Ilka Ferrari localiza o marco para a abordagem dos efeitos do encontro do significante com o corpo no que Lacan apresentou no Seminário Mais, ainda e no que Miller ajudou a elucidar, ou seja, o mistério da união da fala com o corpo. Assim, retomando Lacan, Ilka destaca que:
Na impossibilidade de definir o que é a vida, ele se perguntou o que ela quer, ofertando a resposta de que ela quer durar, não acabar, se transmitir. Considerou-a muda, impossibilitando que se saiba o que é estar vivo, mas nela deixando falar o saber de que, na existência, há corpos vivos e gozosos […], mortificados e vivificados pela entrada do significante nesse circuito.

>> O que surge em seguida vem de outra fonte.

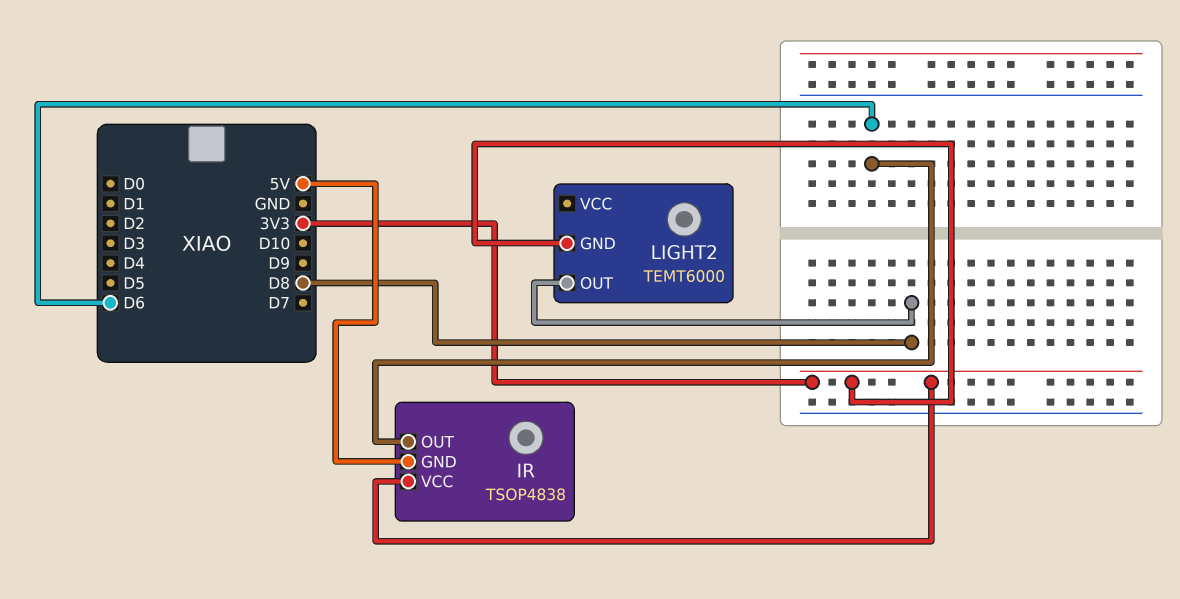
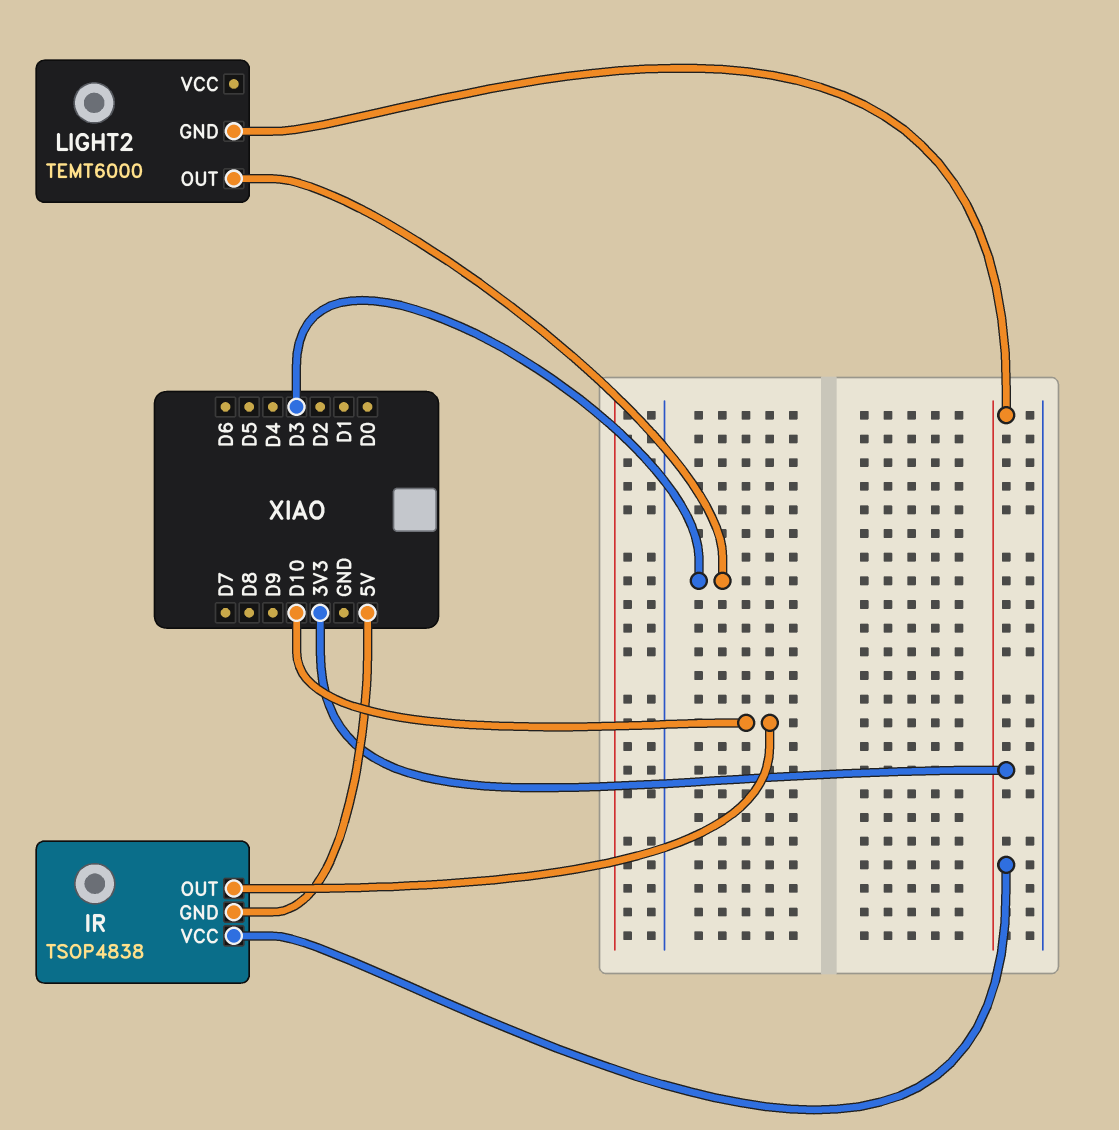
IR pin OUT: D6 -> D10
LIGHT2 pin OUT: D8 -> D3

Monica Campos nos oferece o testemunho privilegiado da 30ª Conversação Clínica do IPSM-MG, elucidando que, através dos casos discutidos, percebeu-se que a análise de uma criança permite a experiência de um trabalho com o trauma da linguagem em seu avesso, sobre como se conectar e se separar, talvez vislumbrando o que não tem relação. Ou seja, no tratamento de uma criança, é preciso dar a ela a chance de uma possível construção de seu próprio fantasma.
Por fim, os textos de Patrícia Guimarães e Mariah Casséte, alunas do Curso de Psicanálise do IPSM-MG, causam alegria por demostrarem de que modo o estudioso da psicanálise pode articulá-la a diferentes campos de conhecimento, de modo a enriquecer cada um deles, sem que se perca a fronteira entre ambos. O texto de Maria Casséte recorda que Freud nos convida a buscar, na experiência, na ciência ou na arte, meios de avançar sobre o “enigma da feminilidade”. Assim, ela vê, no filme Persona, de Ingmar Bergman, uma excelente fonte para essa busca, ao apresentar a interação entre uma atriz que se absteve da fala e uma enfermeira que usa a fala como investigação. Já Patrícia Regina Guimarães, médica, assinala a importância e o efeito que a falha epistemo-somática tem para o progresso da ciência sobre a relação da medicina com o corpo, retomando a seguinte afirmação de Lacan: “Se o médico deve continuar a ser alguma coisa que não a herança da sua função antiga, que era uma função sagrada, é a meu ver, prosseguir e manter em sua própria vida a descoberta de Freud”.
E, se você ainda não sabe do lançamento da Coleção Almanaque Impresso, ou se já sabe e já comprou seus exemplares, vale a pena a leitura do que inspirou a Diretoria do Instituto a criar essa Coleção, cuja edição primorosa ficou a cargo de Luciana Silviano Brandão Lopes, a quem agradeço efusivamente pelo trabalho.
Agradeço ainda aos autores que colaboraram com seus escritos para este número, principalmente a François Ansermet pela gentileza com a qual autorizou imediatamente sua publicação para esta revista. Por fim, sinceros agradecimentos à artista Tatiana Bicalho, cujas fotos escrevem corpos nesta edição de Almanaque On-line n. 34.